How do you help people whose communication skills have been impaired by stroke?

We start by examining all parameters of communication including language comprehension and the person's ability to find the right words and express entire thoughts. We also assess the quality of the voice and the ability to articulate clearly. Once we have determined both their capabilities and the areas in which they have difficulty, we can target treatment strategies for developing means of communication. It is important that patients recovering from stroke are able to communicate their needs. And for those patients who have lost their ability to understand what is being said to them, we start building those skills.

How long does it take to recover?

Everyone's recovery is different, depending on the location and severity of the stroke. Most spontaneous recovery occurs in the first three to six months following the stroke. Speech-language therapists can help patients make the most of that recovery and we can help patients develop compensatory strategies for areas in which they will not fully regain their abilities.

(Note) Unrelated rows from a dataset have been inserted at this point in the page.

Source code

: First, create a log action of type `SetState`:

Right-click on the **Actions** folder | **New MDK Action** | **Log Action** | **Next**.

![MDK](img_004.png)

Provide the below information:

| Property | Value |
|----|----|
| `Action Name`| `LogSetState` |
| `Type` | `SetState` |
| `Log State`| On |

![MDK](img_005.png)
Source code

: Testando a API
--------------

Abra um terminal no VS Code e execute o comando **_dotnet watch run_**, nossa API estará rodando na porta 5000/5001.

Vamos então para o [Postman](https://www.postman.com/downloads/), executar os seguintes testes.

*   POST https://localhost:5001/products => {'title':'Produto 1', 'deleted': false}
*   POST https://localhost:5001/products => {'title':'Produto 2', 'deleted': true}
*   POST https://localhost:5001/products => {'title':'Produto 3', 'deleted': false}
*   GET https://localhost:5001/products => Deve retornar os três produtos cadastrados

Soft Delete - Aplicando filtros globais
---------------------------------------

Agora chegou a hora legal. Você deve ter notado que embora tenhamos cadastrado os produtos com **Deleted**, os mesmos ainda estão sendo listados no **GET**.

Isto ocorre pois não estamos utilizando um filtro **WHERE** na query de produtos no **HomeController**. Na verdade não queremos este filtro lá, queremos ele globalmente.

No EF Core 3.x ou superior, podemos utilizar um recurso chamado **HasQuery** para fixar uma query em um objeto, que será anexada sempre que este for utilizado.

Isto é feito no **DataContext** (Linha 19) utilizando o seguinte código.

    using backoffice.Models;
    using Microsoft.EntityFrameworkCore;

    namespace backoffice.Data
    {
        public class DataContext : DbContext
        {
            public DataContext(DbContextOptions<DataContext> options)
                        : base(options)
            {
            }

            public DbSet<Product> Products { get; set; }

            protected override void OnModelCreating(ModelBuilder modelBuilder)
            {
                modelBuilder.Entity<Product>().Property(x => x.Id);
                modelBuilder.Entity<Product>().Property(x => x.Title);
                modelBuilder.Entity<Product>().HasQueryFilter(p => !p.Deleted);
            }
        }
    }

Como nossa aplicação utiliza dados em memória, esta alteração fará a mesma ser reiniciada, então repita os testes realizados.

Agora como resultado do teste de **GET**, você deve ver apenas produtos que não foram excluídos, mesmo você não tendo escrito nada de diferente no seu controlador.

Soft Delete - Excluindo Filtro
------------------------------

The more we challenge and stimulate the brain, the more likely we are to continue to make gains over time. This means that people should continue talking even if it is difficult. They should try to read and write and attempt to learn new skills. For many of the elderly this might even include learning to use a computer. Through continual use of each different communication mode affected by the stroke, many people continue to improve. Some recoveries are pretty miraculous.

Phyllis Mazurski is a speech-language pathologist in the Department of Rehabilitation at Cayuga Medical Center. She holds a master's degree in speech pathology from Boston University and has 20 years of rehabilitation experience, primarily in the hospital setting. She sees inpatients on the Medical Rehabilitation Unit and sees outpatients on referral from their physicians.